TASK DIRECTIONS
Pictures excluded, output exactly the lines from the one containing "8: (830, 353)" through the last line of the listing below.

DATA EXTRACT
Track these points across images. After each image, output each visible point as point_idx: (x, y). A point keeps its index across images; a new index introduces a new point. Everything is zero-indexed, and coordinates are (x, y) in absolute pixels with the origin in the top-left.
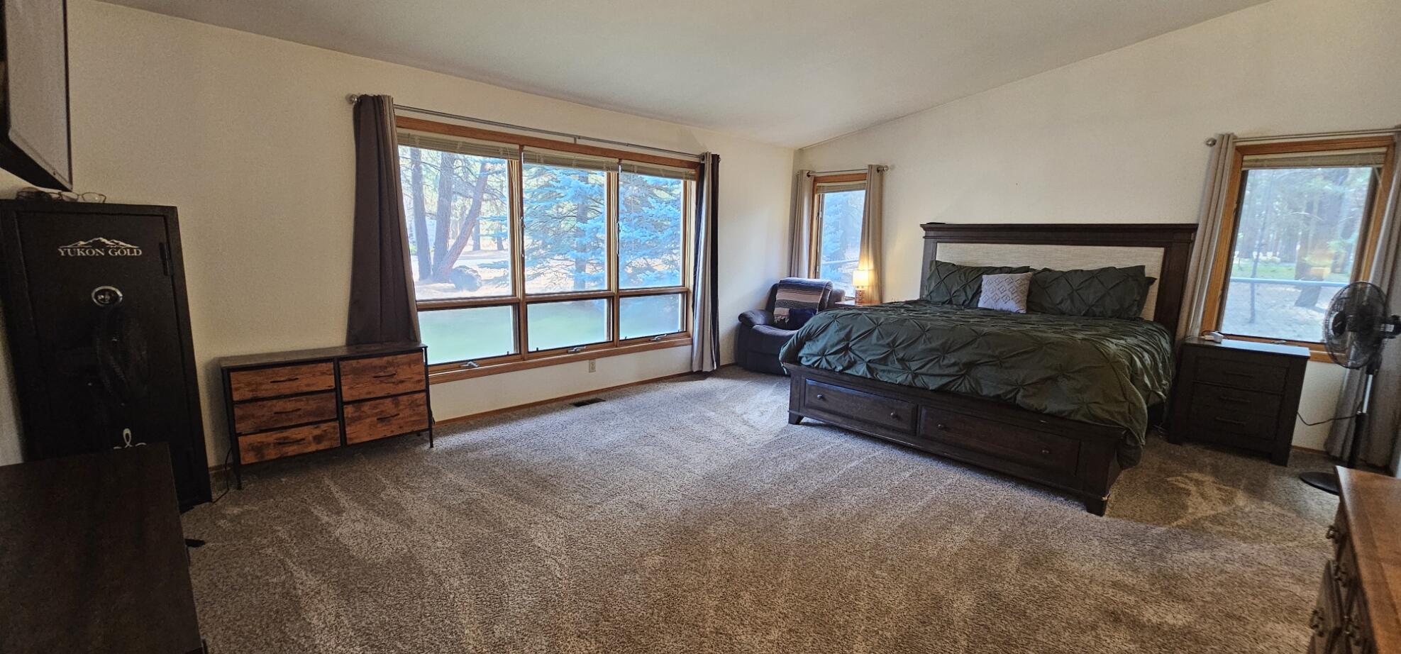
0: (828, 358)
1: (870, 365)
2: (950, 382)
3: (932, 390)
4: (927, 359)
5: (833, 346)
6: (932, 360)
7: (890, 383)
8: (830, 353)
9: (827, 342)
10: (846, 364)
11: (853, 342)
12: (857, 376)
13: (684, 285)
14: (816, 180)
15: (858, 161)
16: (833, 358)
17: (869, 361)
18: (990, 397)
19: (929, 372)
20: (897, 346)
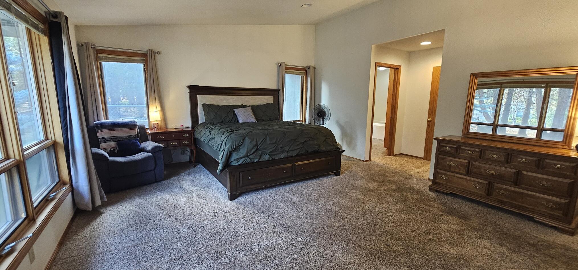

FINAL ANSWER
8: (830, 353)
9: (827, 342)
10: (846, 364)
11: (853, 342)
12: (857, 376)
13: (684, 285)
14: (816, 180)
15: (858, 161)
16: (833, 358)
17: (869, 361)
18: (990, 397)
19: (929, 372)
20: (897, 346)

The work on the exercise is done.